▸ **EXERCISE DATA**:

####################

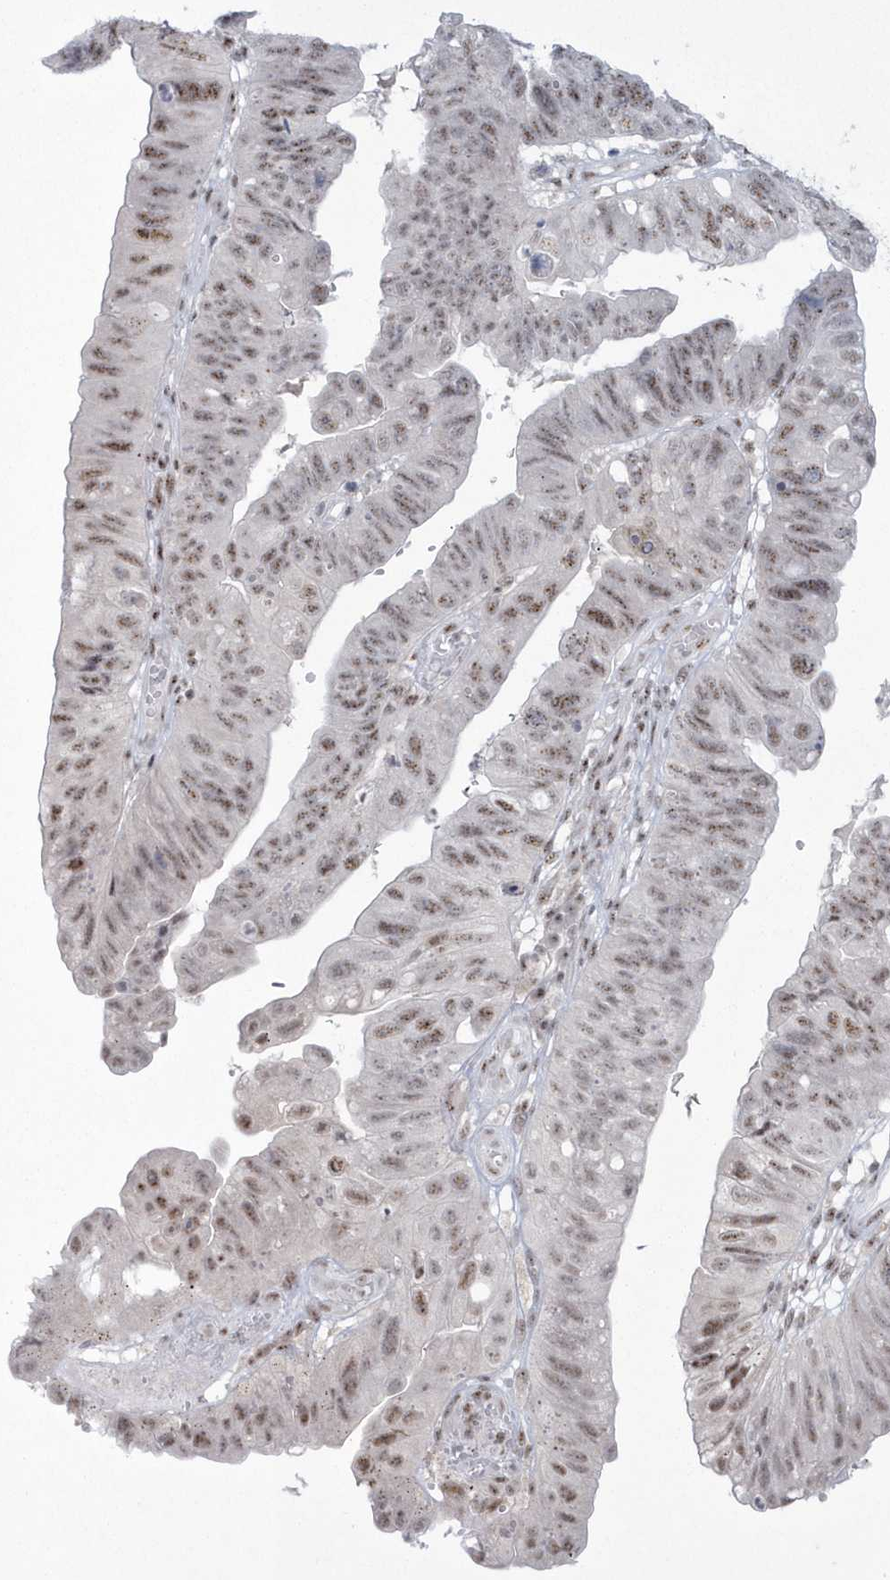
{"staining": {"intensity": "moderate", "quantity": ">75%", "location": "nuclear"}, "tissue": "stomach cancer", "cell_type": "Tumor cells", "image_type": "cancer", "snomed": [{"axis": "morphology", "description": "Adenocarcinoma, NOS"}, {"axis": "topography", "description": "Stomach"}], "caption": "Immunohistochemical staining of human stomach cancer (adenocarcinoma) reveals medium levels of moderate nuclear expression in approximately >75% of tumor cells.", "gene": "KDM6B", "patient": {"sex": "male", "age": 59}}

####################

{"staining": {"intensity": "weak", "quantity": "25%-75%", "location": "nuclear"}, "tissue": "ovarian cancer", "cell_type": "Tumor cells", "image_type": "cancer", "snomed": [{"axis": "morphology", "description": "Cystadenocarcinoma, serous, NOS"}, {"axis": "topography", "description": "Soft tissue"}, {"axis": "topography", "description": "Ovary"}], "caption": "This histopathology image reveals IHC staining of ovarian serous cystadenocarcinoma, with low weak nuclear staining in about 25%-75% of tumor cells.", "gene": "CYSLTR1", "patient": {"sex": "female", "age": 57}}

####################

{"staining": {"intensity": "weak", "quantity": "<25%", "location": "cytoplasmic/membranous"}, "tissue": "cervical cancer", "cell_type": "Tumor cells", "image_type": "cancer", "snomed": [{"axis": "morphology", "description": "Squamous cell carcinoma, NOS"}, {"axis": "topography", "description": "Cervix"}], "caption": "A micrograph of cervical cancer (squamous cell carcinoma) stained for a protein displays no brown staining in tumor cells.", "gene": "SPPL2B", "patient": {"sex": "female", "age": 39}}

####################

▸ **WHAT TO WORK ON**: Copy each line of the records that has "nuclear" in it.

▸ **FINISHED TASK**:
{"staining": {"intensity": "moderate", "quantity": ">75%", "location": "nuclear"}, "tissue": "stomach cancer", "cell_type": "Tumor cells", "image_type": "cancer", "snomed": [{"axis": "morphology", "description": "Adenocarcinoma, NOS"}, {"axis": "topography", "description": "Stomach"}], "caption": "Immunohistochemical staining of human stomach cancer (adenocarcinoma) reveals medium levels of moderate nuclear expression in approximately >75% of tumor cells.", "gene": "KDM6B", "patient": {"sex": "male", "age": 59}}
{"staining": {"intensity": "weak", "quantity": "25%-75%", "location": "nuclear"}, "tissue": "ovarian cancer", "cell_type": "Tumor cells", "image_type": "cancer", "snomed": [{"axis": "morphology", "description": "Cystadenocarcinoma, serous, NOS"}, {"axis": "topography", "description": "Soft tissue"}, {"axis": "topography", "description": "Ovary"}], "caption": "This histopathology image reveals IHC staining of ovarian serous cystadenocarcinoma, with low weak nuclear staining in about 25%-75% of tumor cells.", "gene": "CYSLTR1", "patient": {"sex": "female", "age": 57}}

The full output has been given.